Aim of the task: Your answer must be every line of the data below that holds the string "production", copied exactly.

** Opening Listed records block **

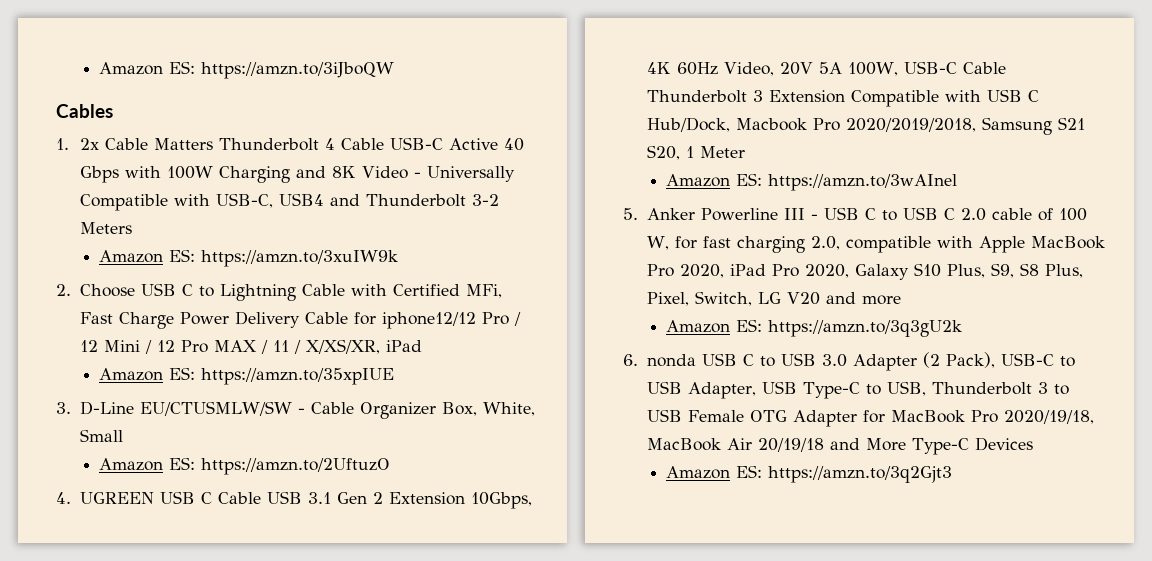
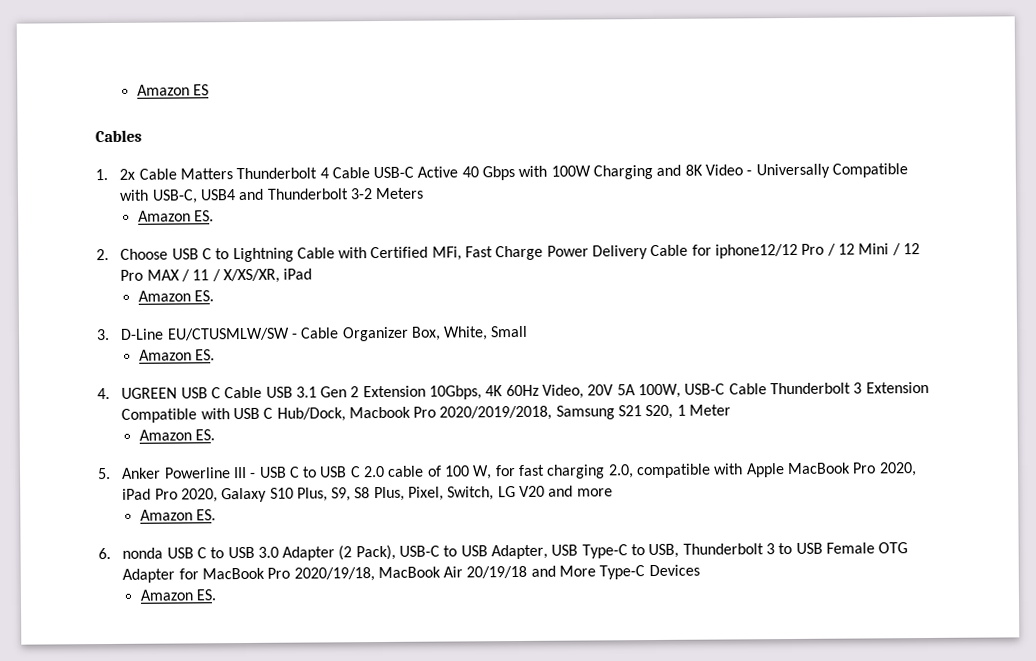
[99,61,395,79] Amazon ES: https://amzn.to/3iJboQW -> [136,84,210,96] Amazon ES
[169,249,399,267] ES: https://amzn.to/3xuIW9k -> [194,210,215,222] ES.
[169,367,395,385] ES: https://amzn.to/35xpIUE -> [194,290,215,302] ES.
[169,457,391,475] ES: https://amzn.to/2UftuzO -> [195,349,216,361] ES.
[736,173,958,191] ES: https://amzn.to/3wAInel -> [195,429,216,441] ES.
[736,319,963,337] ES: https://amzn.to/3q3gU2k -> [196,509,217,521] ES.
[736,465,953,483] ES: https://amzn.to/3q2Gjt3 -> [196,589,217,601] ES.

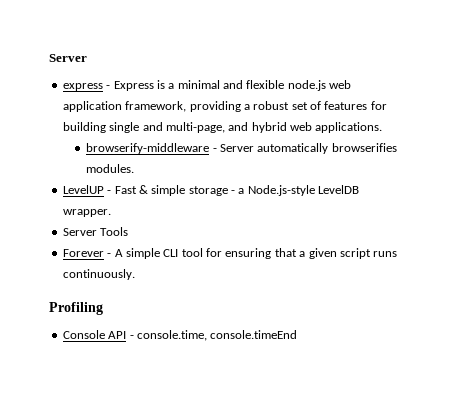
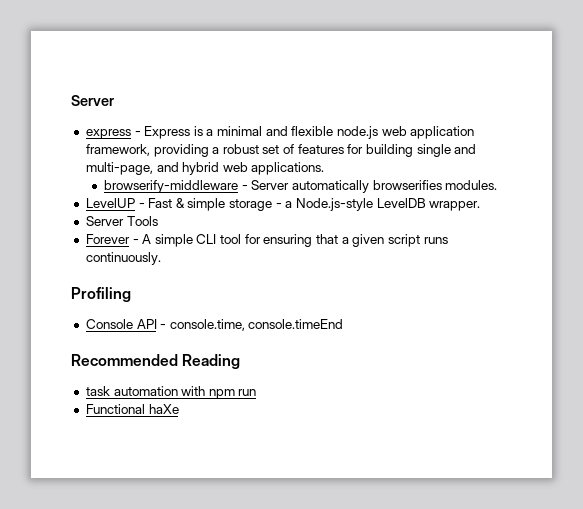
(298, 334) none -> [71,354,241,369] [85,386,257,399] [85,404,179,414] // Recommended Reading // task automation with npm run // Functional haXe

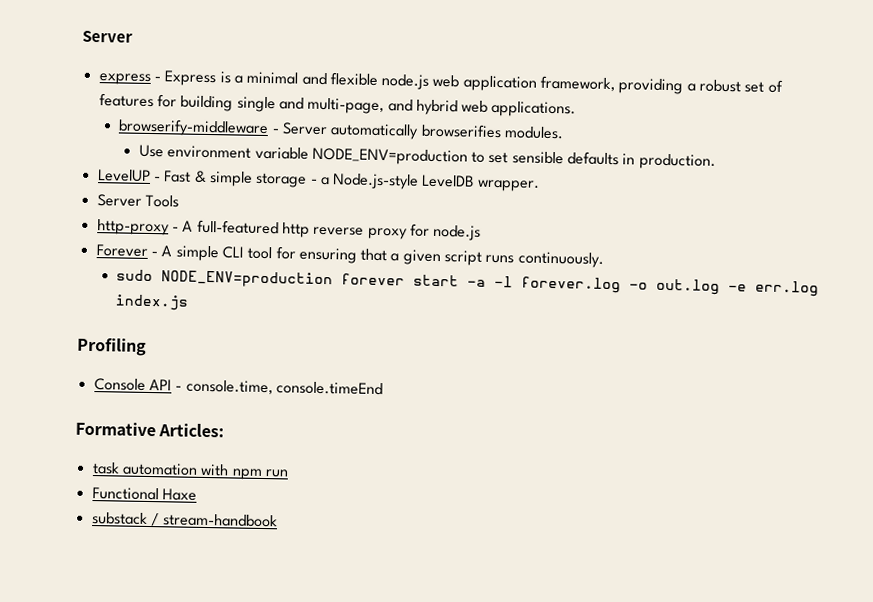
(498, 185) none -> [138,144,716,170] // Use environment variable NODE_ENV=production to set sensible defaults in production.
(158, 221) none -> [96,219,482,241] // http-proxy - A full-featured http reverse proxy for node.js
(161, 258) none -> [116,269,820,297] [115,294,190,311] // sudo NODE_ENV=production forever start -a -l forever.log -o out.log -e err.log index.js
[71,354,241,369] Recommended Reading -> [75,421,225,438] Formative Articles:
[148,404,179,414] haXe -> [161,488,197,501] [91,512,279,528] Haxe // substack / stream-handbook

** Closing Listed records block **

Task output:
(498, 185) none -> [138,144,716,170] // Use environment variable NODE_ENV=production to set sensible defaults in production.
(161, 258) none -> [116,269,820,297] [115,294,190,311] // sudo NODE_ENV=production forever start -a -l forever.log -o out.log -e err.log index.js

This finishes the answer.